If your files are unsorted and have massive coverage, you may also intentionally run less reads using the -m
parameter:
ntsmCount -t 2 -m 10 -s sites.fa sample_part1.fq sample_part2.fq > counts.txt
This will run the file until the average site coverage reaches 10x, which should be adequate for most sequencing data types.
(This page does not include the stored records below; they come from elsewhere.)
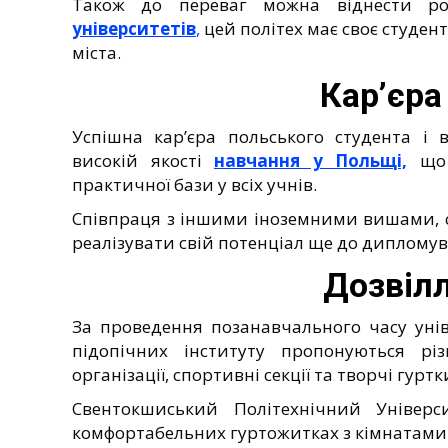
Також до переваг можна віднести ро
університетів
,
цей політех має своє студен
міста.
Кар’єра
Успішна кар’єра польського студента і 
високій якості
навчання у Польщі,
що 
практичної бази у всіх учнів.
Співпраця з іншими іноземними вишами, с
реалізувати свій потенціал ще до диплому
Дозвілл
За проведення позанавчального часу уні
підопічних інституту пропонуються різ
організації, спортивні секції та творчі гурт
Свентокшиський Політехнічний Універ
комфортабельних гуртожитках з кімнатами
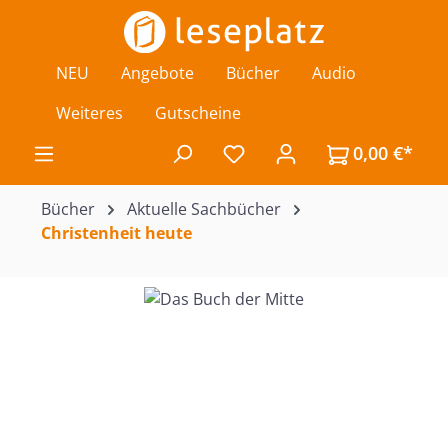
Zum Hauptinhalt springen
NEU
Angebote
Bücher
Audio
Weiteres
Gutscheine
0,00 €*
Du hast 0 Produkte auf de
Bücher
Aktuelle Sachbücher
Christenheit heute
Bildergalerie überspringen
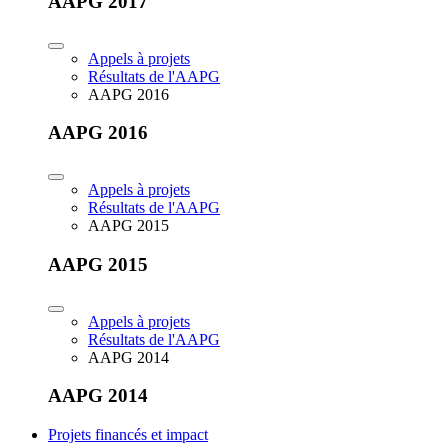
AAPG 2017
Appels à projets
Résultats de l'AAPG
AAPG 2016
AAPG 2016
Appels à projets
Résultats de l'AAPG
AAPG 2015
AAPG 2015
Appels à projets
Résultats de l'AAPG
AAPG 2014
AAPG 2014
Projets financés et impact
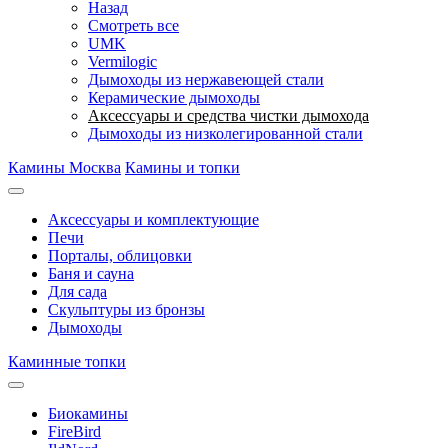
Назад
Смотреть все
UMK
Vermilogic
Дымоходы из нержавеющей стали
Керамические дымоходы
Аксессуары и средства чистки дымохода
Дымоходы из низколегированной стали
Камины Москва
Камины и топки
Аксессуары и комплектующие
Печи
Порталы, облицовки
Баня и сауна
Для сада
Скульптуры из бронзы
Дымоходы
Каминные топки
Биокамины
FireBird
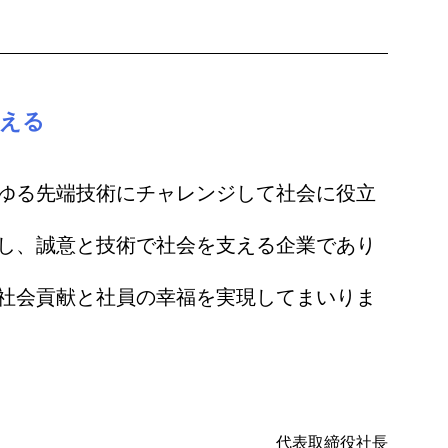
支える
ゆる先端技術にチャレンジして社会に役立
し、誠意と技術で社会を支える企業であり
社会貢献と社員の幸福を実現してまいりま
代表取締役社長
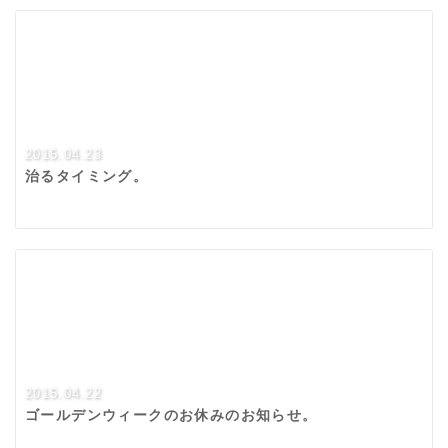
2015.04.23
治るタイミング。
2015.04.22
ゴールデンウィークのお休みのお知らせ。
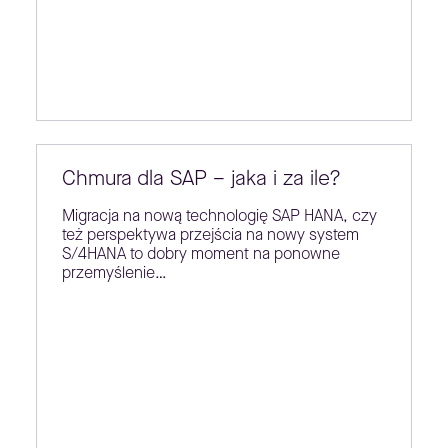
Chmura dla SAP – jaka i za ile?
Migracja na nową technologię SAP HANA, czy
też perspektywa przejścia na nowy system
S/4HANA to dobry moment na ponowne
przemyślenie…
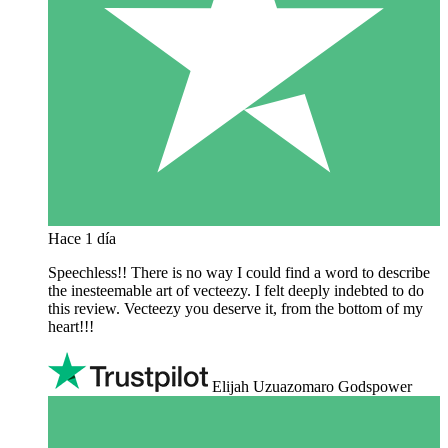
Hace 1 día
Speechless!! There is no way I could find a word to describe
the inesteemable art of vecteezy. I felt deeply indebted to do
this review. Vecteezy you deserve it, from the bottom of my
heart!!!
Elijah Uzuazomaro Godspower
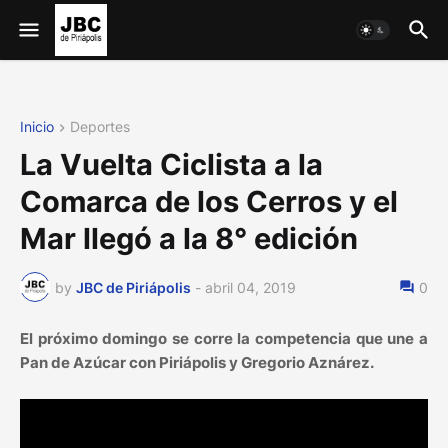
Inicio
Deportes
La Vuelta Ciclista a la
Comarca de los Cerros y el
Mar llegó a la 8° edición
by
JBC de Piriápolis
-
abril 04, 2019
0
El próximo domingo se corre la competencia que une a
Pan de Azúcar con Piriápolis y Gregorio Aznárez.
Lower coverage is possible if the read error rate is low enough.
Output Example:
#@TK 119443488624
#@KS 19
#locusID countAT countCG sumAT sumCG distinctAT distinctCG
rs1741692 23 22 68 190 3 9
rs6419870 0 43 0 86 1 2
rs3171927 19 20 91 20 5 1
rs12057128 16 0 31 0 2 5
rs11976368 43 0 43 0 1 10
rs4545798 17 13 34 65 2 5
rs10888802 0 37 0 355 9 10
...
Header lines (#@
) helps in error rate estimation.
Example command:
ntsmEval HG002_rep1_counts.txt HG002_rep2_counts.txt HG003_counts.txt HG004_counts.txt > summary.tsv
or if you wish optionally to speed up the analysis using a PCA rotation matrix:
ntsmEval -a -t 16 -n data/human_sites_center.txt -p data/human_sites_rotationMat.tsv HG002_rep1_counts.txt HG002_rep2_counts.txt HG003_counts.txt HG004_counts.txt > summary.tsv
Output Example (with -a
option):
sample1 sample2 score same dist relate ibs0 ibs2 homConcord het1 het2 sharedHet hom1 hom2 sharedHom n cov1 cov2 errorRate1 errorRate2 miss1 miss2 allHom1 allHom2 allHet1 allHet2
HG002_rep1_counts.txt HG002_rep2_counts.txt 0.07988 1 0.004839 0.996827 0 95971 0.998287 33720 33787 33613 62532 62465 62358 96252 37.416162 45.260554 0.003493 0.004301 35 35 62532 62465 33720 33787
HG003_counts.txt HG004_counts.txt 3.430842 0 7.512569 -0.003973 6649 48672 0.355549 33473 33781 13165 62772 62464 35507 96245 44.931787 44.068285 0.005968 0.004208 34 38 62779 62466 33474 33783
HG002_rep1_counts.txt HG003_counts.txt 1.660803 0 4.732675 0.498775 24 62518 0.731288 33720 33474 16744 62528 62774 45774 96248 37.416162 44.931787 0.003493 0.005968 35 34 62532 62779 33720 33474
HG002_rep1_counts.txt HG004_counts.txt 1.653478 0 2.872071 0.500089 19 62525 0.72982 33720 33783 16901 62525 62462 45624 96245 37.416162 44.068285 0.003493 0.004208 35 38 62532 62466 33720 33783
HG002_rep2_counts.txt HG003_counts.txt 1.760081 0 4.707002 0.499821 24 62521 0.73156 33787 33474 16779 62461 62774 45742 96248 45.260554 44.931787 0.004301 0.005968 35 34 62465 62779 33787 33474
HG002_rep2_counts.txt HG004_counts.txt 1.74858 0 2.78644 0.4996 19 62488 0.729034 33787 33783 16916 62458 62462 45572 96245 45.260554 44.068285 0.004301 0.004208 35 38 62465 62466 33787 33783
...
Note that the -a
parameter will not output all pairwise comparisons if the PCA heuristic is used and will only consider comparing samples within a certain distance in PCA space. Though related samples are more likely to exist closer in PCA space, if using ntsm for relatedness inference you may miss some related pairs if you use this heuristic. You would not likely want to use -a
with the PCA heuristic in most cases and the example above is for more illustrative purposes of the tool's use and output.
Column explanations:
If run on a single counts file the output can look like this:
sample cov errorRate miss hom het PC1 PC2 PC3 PC4 PC5 PC6 PC7 PC8 PC9 PC10 PC11 PC12 PC13 PC14 PC15 PC16 PC17 PC18 PC19 PC20
HG002_rep1_counts.txt 37.416162 0.003493 35 62532 33720 -14.254352 -23.285693 -0.373179 -7.315873 -1.187992 -5.494577 -0.434657 -0.334589 -0.832297 -1.160507 0.286102 -0.114464 1.013333 0.252766 -0.204102 0.465836 0.694361 0.099620 0.019345 -1.195279
This provides generic QC information useful without other samples (e.g. error rate) and if inclined a means of plotting the sample relative to others on a PCA plot. The number of columns is dependant on the number of principal components used.